Last year, the Eagles led the NFL in rushing. This year, they are ranked fifth in rushing and second in total offense.
Stoutland’s unit is considered the NFL’s best. And evidently, his backups are pretty good, too.
- “Well, we have a lot of confidence in the back-ups, and Jack stepped in, and credit to him, the work he’s put in, and Stout does an unbelievable job getting those guys ready,” offensive coordinator Shane Steichen said.
- “Anytime your number is going to get called, you’ve got to be ready to go in and execute at a high level. I think Sua and Jack did a hell of a job coming in there and doing what we needed to win that football game.”
KELCE ON STOUTLAND
One of Stoutland’s charges is a future Hall of Famer, Jason Kelce, one of the acknowledged leaders of the team. When Kelce talks, it carries a lot of weight.

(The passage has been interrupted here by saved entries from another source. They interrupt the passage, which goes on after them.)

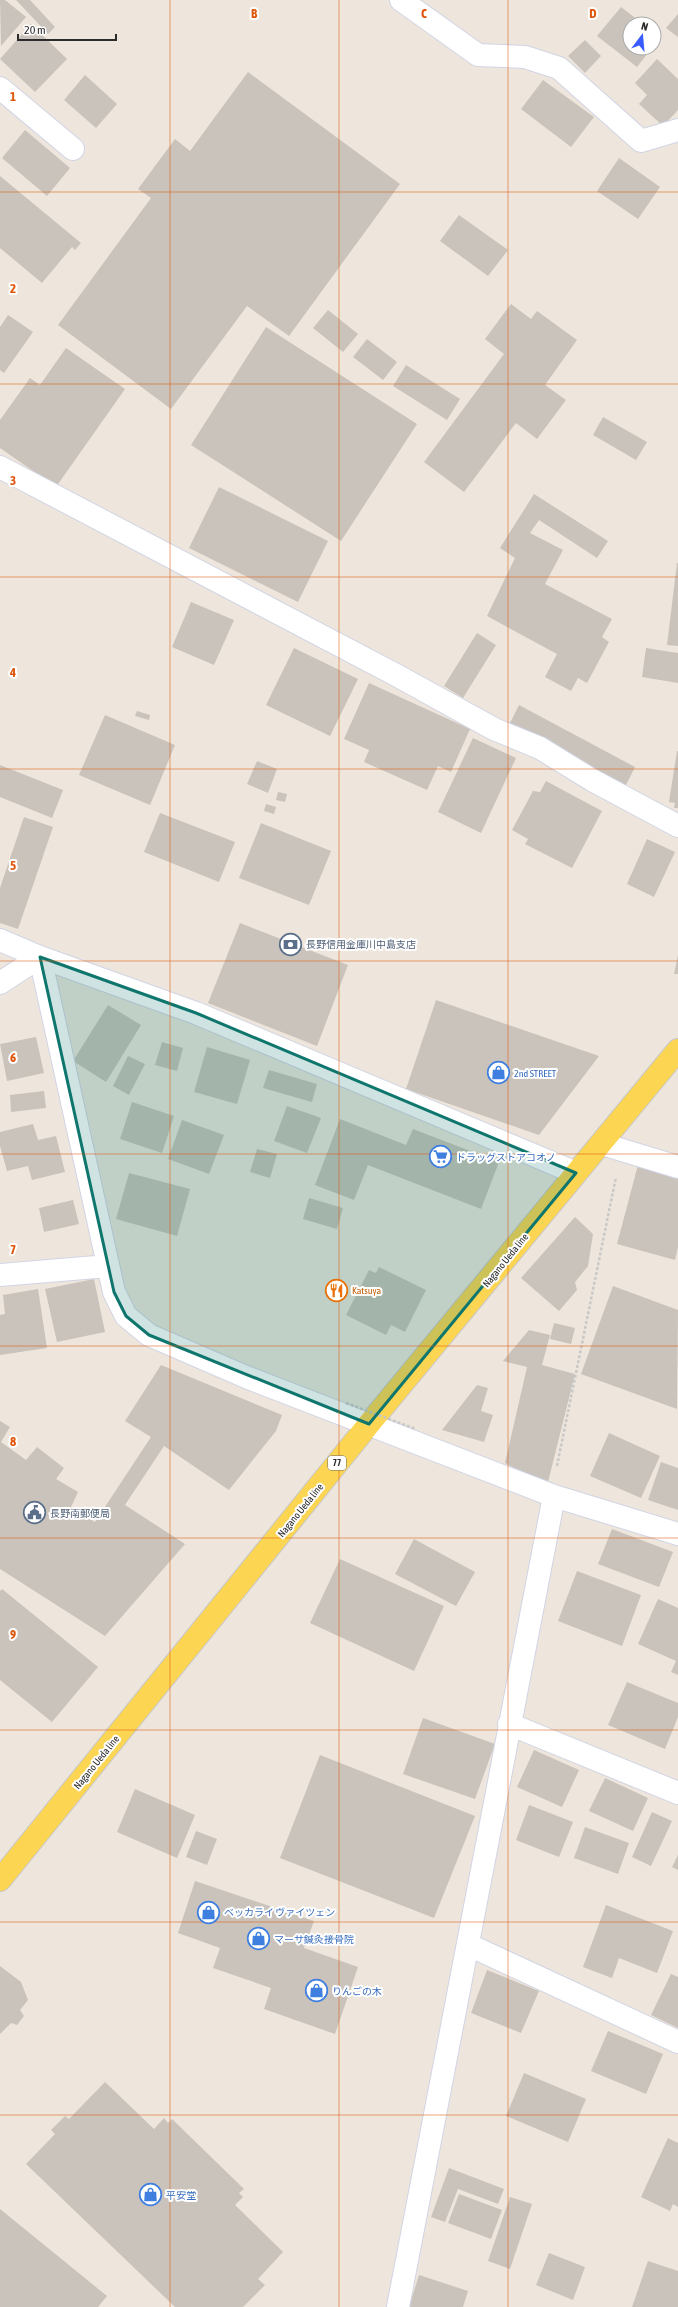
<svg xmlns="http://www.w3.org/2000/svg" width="678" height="2307" font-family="'Asap Condensed','Noto Sans JP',sans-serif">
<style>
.building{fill:#c9c3bb}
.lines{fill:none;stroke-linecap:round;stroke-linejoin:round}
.street-casing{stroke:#d1d4e5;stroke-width:24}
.primary-casing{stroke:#c8c8c8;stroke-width:24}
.path{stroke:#c8c8c8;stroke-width:2.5;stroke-dasharray:3 2;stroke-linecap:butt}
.street{stroke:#fff;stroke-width:22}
.primary{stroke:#fcd552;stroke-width:22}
.path-bridge{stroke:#c8c8c8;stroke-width:2.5;stroke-dasharray:3 2;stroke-linecap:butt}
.marked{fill:#0f766e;fill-opacity:0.2;stroke:#0f766e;stroke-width:3;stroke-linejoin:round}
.grid{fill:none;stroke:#df570e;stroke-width:1;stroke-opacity:0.55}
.labels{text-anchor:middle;stroke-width:4;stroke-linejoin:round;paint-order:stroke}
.shield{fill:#fff;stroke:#6b6b6b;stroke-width:1}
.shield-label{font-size:9px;font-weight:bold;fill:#2b2b2b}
.service-label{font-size:10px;fill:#4e5e75;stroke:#fff;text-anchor:start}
.shop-label{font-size:10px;fill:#366cbe;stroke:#fff;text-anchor:start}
.street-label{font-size:10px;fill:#2b2b2b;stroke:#fff}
.food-label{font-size:10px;fill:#c56008;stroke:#fff;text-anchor:start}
.grid-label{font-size:13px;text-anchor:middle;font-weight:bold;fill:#df570e;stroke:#fff;stroke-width:4;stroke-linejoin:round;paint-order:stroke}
</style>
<rect width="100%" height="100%" fill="#eee6dc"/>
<path class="building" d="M0,0H5L26,17L1,46Z
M16,0H30L55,27L48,34Z
M621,7L643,24H630V48H652L637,67L597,36Z
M678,14V37L666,28Z
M31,24L67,59L35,92L0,59Z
M585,40L601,56L585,73L568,56Z
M657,59L678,79V110L663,126L639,104L647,95L635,83Z
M248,72L400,184L289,336L247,306L171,409L58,325L151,198L138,189L175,139L190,151Z
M85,75L117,104L96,128L64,100Z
M543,80L594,117L571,147L521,109Z
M25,130L70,168L47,196L2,158Z
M619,158L660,187L638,219L597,191Z
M0,176L81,243L75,250L72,247L42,283L0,248Z
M459,215L508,250L488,276L440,241Z
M511,304L531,319L537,311L577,340L545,385L566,400L537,439L516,423L464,492L424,462L504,354L485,339Z
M328,310L358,334L343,352L313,328Z
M8,315L33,332L4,373L0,370V327Z
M266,327L417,424L341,541L191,445Z
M367,339L397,362L383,380L353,357Z
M66,348L125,389L56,487L0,448V420L30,378L40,385Z
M406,365L460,399L447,420L393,386Z
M603,417L647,442L636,460L593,435Z
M219,487L328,541L298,602L189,548Z
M534,494L608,541L597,558L539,520L530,533L563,550L545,584L612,619L602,637L609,642L587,683L578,678L571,691L545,677L557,654L487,616L515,558L500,548Z
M677,563H678V646L667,645Z
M191,602L234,620L214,665L172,647Z
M477,633L496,645L463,698L444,686Z
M294,648L358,679L330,736L266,705Z
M646,648L678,653V683L642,677Z
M369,683L470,729L451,772L438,766L427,790L364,762L369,750L344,739Z
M519,705L635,767L625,787L509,725Z
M137,711L150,715L149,720L135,716Z
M105,715L175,745L150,805L79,775Z
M473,738L516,758L481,833L438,812Z
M677,751H678V808H674L675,803L669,802Z
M257,761L277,769L268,793L247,784Z
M0,765L63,790L52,818L0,797Z
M546,781L602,811L572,868L525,844L528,839L512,830L533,791L540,792Z
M278,792L287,794L285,802L276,800Z
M266,804L276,807L274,814L264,811Z
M160,813L235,842L219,882L144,852Z
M24,817L53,827L18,929L0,923V888Z
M261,823L331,851L309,905L239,878Z
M647,839L675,852L654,897L627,884Z
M240,923L348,965L317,1046L208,1003Z
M678,955V974H674Z
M436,1000L599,1056L539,1135L406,1089Z
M108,1005L141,1025L106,1082L73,1061Z
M36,1037L44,1073L7,1081L0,1044Z
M162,1042L183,1048L177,1071L155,1065Z
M207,1047L250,1060L237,1104L194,1092Z
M128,1056L145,1064L129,1095L113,1086Z
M269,1070L317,1084L312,1102L263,1088Z
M44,1091L46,1108L11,1112L10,1095Z
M132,1102L174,1116L162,1153L120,1139Z
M287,1106L321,1118L307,1153L274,1141Z
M340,1119L406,1145L413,1129L499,1162L481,1209L368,1165L354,1200L315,1185Z
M182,1120L224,1135L209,1174L168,1159Z
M33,1124L38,1140L56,1136L65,1172L32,1180L28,1166L7,1171L0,1146V1132Z
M257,1149L277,1154L270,1178L250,1172Z
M638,1165L678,1177V1247L675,1260L617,1244Z
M129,1173L190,1189L177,1236L116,1219Z
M309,1198L343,1208L337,1229L303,1219Z
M73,1200L79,1224L44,1232L39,1208Z
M575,1217L593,1234L588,1266L575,1282L577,1290L559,1311L521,1278Z
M379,1267L426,1290L405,1332L391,1325L386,1335L346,1315L369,1270L376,1273Z
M94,1279L105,1332L57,1342L45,1289Z
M613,1286L678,1310L677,1409L581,1374Z
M38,1289L47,1348L0,1355V1315L5,1314L3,1295Z
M554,1323L575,1328L571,1344L550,1339Z
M529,1330L550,1335L542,1365L575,1374L547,1486L505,1463L527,1367L503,1361Z
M161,1365L282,1415L276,1431L229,1490L164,1446L125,1505L185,1544L105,1636L0,1569V1421L10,1427L1,1442L26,1460L37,1447L64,1468L56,1479L78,1492L71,1507L95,1522L151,1437L125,1421Z
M477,1385L488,1388L481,1411L493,1415L484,1442L442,1430Z
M609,1433L660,1456L641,1498L590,1476Z
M661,1462L678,1468V1510L648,1500Z
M612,1529L673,1552L659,1587L598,1564Z
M414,1539L475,1572L456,1606L395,1574Z
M340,1559L444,1606L414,1671L310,1623Z
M577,1571L641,1595L622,1646L558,1621Z
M2,1589L98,1667L52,1722L0,1680V1591Z
M658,1599L678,1608V1675L671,1672L676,1661L638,1644Z
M627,1682L678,1703V1717L665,1749L608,1725Z
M423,1718L495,1744L475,1799L403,1774Z
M534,1750L579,1770L562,1807L517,1787Z
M320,1755L475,1816L434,1918L280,1858Z
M605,1778L648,1798L633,1831L589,1811Z
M135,1789L195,1815L177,1858L117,1832Z
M529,1805L573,1822L559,1857L516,1840Z
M652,1812L672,1821L651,1866L632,1857Z
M585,1827L629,1843L618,1874L574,1858Z
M196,1831L217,1839L207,1865L186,1857Z
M678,1855V1870L672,1867Z
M195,1881L314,1921L304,1948L358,1967L335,2034L264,2009L271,1988L213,1968L220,1948L178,1933Z
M606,1905L673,1931L657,1973L619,1958L612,1978L583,1967Z
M0,1966L21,1982L28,2000L20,2010L24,2016L17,2025L11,2023L0,2034Z
M487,1970L539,1991L521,2033L471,2013Z
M671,1974L678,1977V2028L651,2015Z
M608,2031L663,2054L646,2094L591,2071Z
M524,2073L586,2099L568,2142L506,2116Z
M105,2082L154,2129L164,2118L168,2123L172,2119L244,2189L239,2193L243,2197L235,2205L283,2252L258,2279L265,2285L243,2307H175L26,2164L55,2134L51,2130L65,2116L69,2119Z
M668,2138L678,2143V2207L673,2204L670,2211L641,2197Z
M449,2168L504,2189L498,2204L458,2189L445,2222L431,2217Z
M459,2194L502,2210L491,2239L448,2223Z
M510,2197L532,2204L510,2269L488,2261Z
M0,2209L107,2296L98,2307H0Z
M549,2253L585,2267L573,2300L536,2285Z
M648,2261L678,2271V2307H632Z
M419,2275L468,2291L463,2307H409Z"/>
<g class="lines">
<defs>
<path id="street" d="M401,0L478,55L525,57L559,68L641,141L678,130
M0,88L73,149
M0,467L398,676L494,729L540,748L592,780L678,826
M0,940L40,957L196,1013L576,1173
M0,983L40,957L114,1292L126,1316L149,1335L246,1377L554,1496L398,2307
M602,1144L678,1167
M0,1275L108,1266
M554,1496L678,1534
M509,1724L678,1793
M469,1945L678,2042"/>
<path id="primary" d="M0,1880L369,1424L678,1050"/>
</defs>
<use href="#street" class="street-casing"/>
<use href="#primary" class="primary-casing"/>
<path class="path" d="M557,1466L616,1177"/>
<use href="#street" class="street"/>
<use href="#primary" class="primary"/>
<path class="path-bridge" d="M346,1403L416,1429"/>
</g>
<path class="marked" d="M40,957L196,1013L576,1173L369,1424L149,1335L126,1316L114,1292Z"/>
<path class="grid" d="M170,0V2307M339,0V2307M508,0V2307M0,192H678M0,384H678M0,577H678M0,769H678M0,961H678M0,1154H678M0,1346H678M0,1538H678M0,1730H678M0,1922H678M0,2115H678"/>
<defs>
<symbol id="bank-ring" viewBox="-11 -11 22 22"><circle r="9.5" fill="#fff" stroke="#5c6f8a" stroke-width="1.5"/><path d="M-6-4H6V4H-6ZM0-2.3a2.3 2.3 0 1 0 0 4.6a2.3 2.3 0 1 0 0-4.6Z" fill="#5c6f8a"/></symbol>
<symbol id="shop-ring" viewBox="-11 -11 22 22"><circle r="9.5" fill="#fff" stroke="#3f7fe0" stroke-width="1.5"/><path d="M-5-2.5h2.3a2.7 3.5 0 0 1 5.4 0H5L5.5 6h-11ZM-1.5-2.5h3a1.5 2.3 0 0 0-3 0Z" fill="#3f7fe0"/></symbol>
<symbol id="supermarket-ring" viewBox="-11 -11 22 22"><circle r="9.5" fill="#fff" stroke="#3f7fe0" stroke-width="1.5"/><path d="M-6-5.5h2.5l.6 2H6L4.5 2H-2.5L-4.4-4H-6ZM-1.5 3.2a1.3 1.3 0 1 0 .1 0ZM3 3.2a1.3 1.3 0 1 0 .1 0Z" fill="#3f7fe0"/></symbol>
<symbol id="restaurant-ring" viewBox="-11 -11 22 22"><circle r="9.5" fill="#fff" stroke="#e8710a" stroke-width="1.5"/><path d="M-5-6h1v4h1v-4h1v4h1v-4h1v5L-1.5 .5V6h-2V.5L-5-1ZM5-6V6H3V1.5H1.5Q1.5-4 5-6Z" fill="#e8710a"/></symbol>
<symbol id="civic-ring" viewBox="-11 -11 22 22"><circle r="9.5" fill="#fff" stroke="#5c6f8a" stroke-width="1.5"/><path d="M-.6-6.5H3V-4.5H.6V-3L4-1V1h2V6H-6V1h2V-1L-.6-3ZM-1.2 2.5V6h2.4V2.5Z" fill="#5c6f8a"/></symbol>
</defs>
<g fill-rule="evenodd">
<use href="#bank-ring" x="278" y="932" width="25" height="25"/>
<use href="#shop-ring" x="486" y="1060" width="25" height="25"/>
<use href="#supermarket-ring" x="428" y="1144" width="25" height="25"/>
<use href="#restaurant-ring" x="324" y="1278" width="25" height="25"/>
<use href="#civic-ring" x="22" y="1500" width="25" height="25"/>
<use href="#shop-ring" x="196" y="1900" width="25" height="25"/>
<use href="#shop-ring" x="246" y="1926" width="25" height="25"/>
<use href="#shop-ring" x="304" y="1978" width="25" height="25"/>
<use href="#shop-ring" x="138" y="2182" width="25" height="25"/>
</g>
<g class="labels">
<rect class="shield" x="328" y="1456" width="18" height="14" rx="3"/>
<g class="shield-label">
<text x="337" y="1466">77</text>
</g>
<g class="service-label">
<text x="306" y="948">長野信用金庫川中島支店</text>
<text x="50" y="1517">長野南郵便局</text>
</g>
<g class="shop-label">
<text x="514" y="1077">2nd STREET</text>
<text x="456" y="1161">ドラッグストアコオノ</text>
<text x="224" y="1916">ベッカライ ヴァイツェン</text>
<text x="274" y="1943">マーサ鍼灸接骨院</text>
<text x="332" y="1995">りんごの木</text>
<text x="166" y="2199">平安堂</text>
</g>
<g class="street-label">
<text transform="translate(505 1260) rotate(-51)" y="4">Nagano Ueda line</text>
<text transform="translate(300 1510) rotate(-51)" y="4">Nagano Ueda line</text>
<text transform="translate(96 1762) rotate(-51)" y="4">Nagano Ueda line</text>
</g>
<g class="food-label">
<text x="352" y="1294">Katsuya</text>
</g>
</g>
<g class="grid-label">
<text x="254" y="18">B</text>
<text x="424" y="18">C</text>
<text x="593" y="18">D</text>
<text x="13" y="101">1</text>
<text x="13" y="293">2</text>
<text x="13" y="485">3</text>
<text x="13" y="677">4</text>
<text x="13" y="870">5</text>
<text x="13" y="1062">6</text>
<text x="13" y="1254">7</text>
<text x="13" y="1446">8</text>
<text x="13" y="1639">9</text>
</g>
<g transform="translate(642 36) rotate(16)"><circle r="19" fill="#ffffff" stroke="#aaaaaa"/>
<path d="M0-3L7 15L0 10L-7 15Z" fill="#385cff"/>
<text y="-6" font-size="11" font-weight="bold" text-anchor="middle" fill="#2b2b2b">N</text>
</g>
<path d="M18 34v6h98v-6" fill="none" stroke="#2b2b2b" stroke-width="2"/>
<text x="24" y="34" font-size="12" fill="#2b2b2b" stroke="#ffffff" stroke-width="3" paint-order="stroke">20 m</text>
</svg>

- “Stout’s hard to describe because, man, you can’t fully comprehend it until you’re in there with him and being coached by him,” Kelce said.
- “Obviously, he’s extremely knowledgeable, experienced and strategic and able to build a game plan and something that’s conducive to the players.
- “He tells us all week, ‘Everything I do is to try and put you guys in good positions to succeed,’ and he does a phenomenal job of that, and that’s one of his strengths.
- “Then another one of his strengths is he’s an outstanding technician who understands how to hit run blocks, understands how to teach pass blocking and footwork and all of that.
- “But I think probably his greatest strength is his intensity, his passion and his energy … Sometimes you’re in awe of how much energy he brings every single day. He just never stops coaching.
- “Guys will joke about it, other coaches will joke about it, because it’s just so jaw dropping, the amount of endurance he has to coach people, and I think that’s why you see backups go in the game and play well.
- “He just can’t help himself. It’s just kind of like he was made to be an offensive line coach.”
Stoutland has coached for 39 years. He started in 1984, coaching linebackers at his alma mater Southern Connecticut State. He also coached at Syracuse, Cornell, Michigan State, Miami and Alabama.
He won national championships at Alabama in 2011 and 2012.
He joined the Eagles in 2013, hired by Chip Kelly.
Stoutland has had Pro Bowlers in nine consecutive seasons with the same team— the fifth coach to do so since the 1970 AFL-NFL merger. His players have earned 17 Pro Bowl berths.
- “When you’re in the meeting room with him, you better be [mentally] there because if you’re not there, he’s going to ask you a question cold calling,” Kelce said.
- “It’s like his signature, he’s gonna just spot up, and if you don’t have [the correct answer] on your tongue ready to go, he’s going to be ripping you.
- “I think he gets the most out of every player who has ever played for him. And that’s usually a mark of a pretty darn good coach.”